Friends of Historic Miracle Mile (FOHMM) is a volunteer organization of owners, residents and preservation advocates who came together with a goal to preserve and advocate for the Miracle Mile Apartments Historic District in Los Angeles, California 90036. The Historic District is an excellent example of an architecturally intact and culturally significant mutifamily neighborhood dating to the 1920s through the 1940s, and was first identified as eligible for historic preservation in the 2014 SurveyLA. Through our efforts, resources were raised to hire the Architectural Resources Group to prepare a formal nomination, which was met with success when, in December 2022, the California Office of Historic Preservation endorsed the nomination and paved the way for listing on the National Register of Historic Places.
One of the most significant aspects of our neighborhood being listed in the National Register of Historic Places is that preservation of historic housing is also preservation of “naturally occuring” affordable housing. The Los Angeles Conservancy reports that “other things being equal,” the older housing is, the cheaper it tends to be. The apartment homes constructed in the 1920s, 30s and 40s were created for working class families to put down roots and raise a family. A typical one bedroom apartment in our District is large enough for a couple to settle down and start a family, with 1-bedrooms typically ranging from 800-1,000 sq. ft. A typical 2-bedroom apartment in the Historic District ranges from 1,200 - 1,300 square feet.— the size of a small single family home from the same era. The apartment structures were intended to provide well -crafted permanent homes where a family would have enough space to raise their family and stay for decades if they lacked the means to buy a single family home. Today’s new construction, by contrast, creates “units” that are as much as 50% smaller, meaning fewer people can live in them. A 650 sq. ft. Density Bonus 2-bedroom “unit” cannot take the place of a 1,200 sq. ft. 2-bedroom apartment because the new unit can’t fit as many family members. Affordability is not just about price. It’s about what you get for that price. If fewer people can be housed in a new “rent restricted” unit, then even if the rent is the same as the demolished RSO unit, the new unit is less affordable because it costs more per person. Fewer people housed per dollar of rent is a net loss of affordable housing capacity. Because most if not all historic apartment buildings are rent-stabilized under Los Angeles’s Rent Stabilzation Ordinancer, preserving multifamily historic structures also preserves affordability along with the cultural and architectural history.

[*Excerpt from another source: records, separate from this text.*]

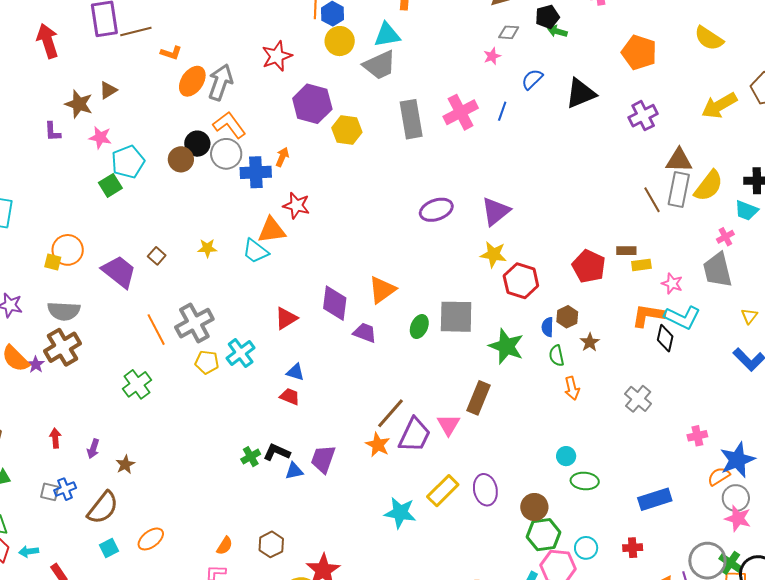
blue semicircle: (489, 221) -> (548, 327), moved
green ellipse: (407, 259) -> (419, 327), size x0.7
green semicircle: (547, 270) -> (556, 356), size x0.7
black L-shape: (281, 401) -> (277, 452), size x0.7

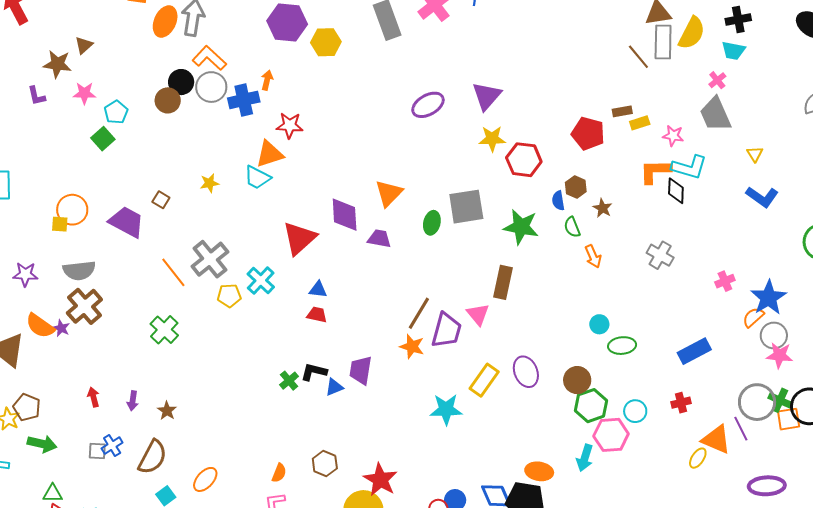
cyan pentagon: (128, 162) -> (116, 112), size x0.7
red triangle: (286, 318) -> (299, 238), size x1.5

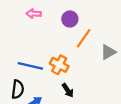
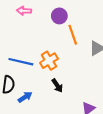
orange line: (84, 38) -> (73, 35), turned -54
orange cross: (59, 65) -> (49, 61), turned 30

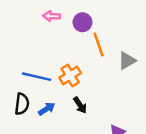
pink arrow: (24, 11) -> (52, 16), moved
blue arrow: (25, 97) -> (47, 109), moved

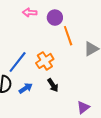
blue line: (37, 77) -> (18, 62), turned -65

FOHMM continues to advocate for the Miracle Mile Apartments Historic District to ensure that it can flourish in the face of considerable pressures from overdevelopment, infrastructure failure and insufficiency, and quality of life issues that threaten its stability. Historic neighborhoods are often some of the most overcrowded neigborhoods with all of the burdens and impacts that can entail. FOHMM has consistently advocated with City officials and State officials for policies that are compatible with the needs of a crowded historic neighborhood. Our proudest moment may have been when in September 2024, Governor Gavin Newsom signed into law AB 2712 (Friedman), a bill written by FOHMM president Barbara Gallen to address the AB 2097 Parking Loophole.
Through FOHMM’s lobbying efforts in Sacramento, and with the support of more than 20 neighborhood groups, AB 2712 was a victory for LA’s many parking-burdened multifamily neighborhoods chafing under the unintended consequences of State and local laws that reduced or abolished parking minimums for new developments based on proximity to transit.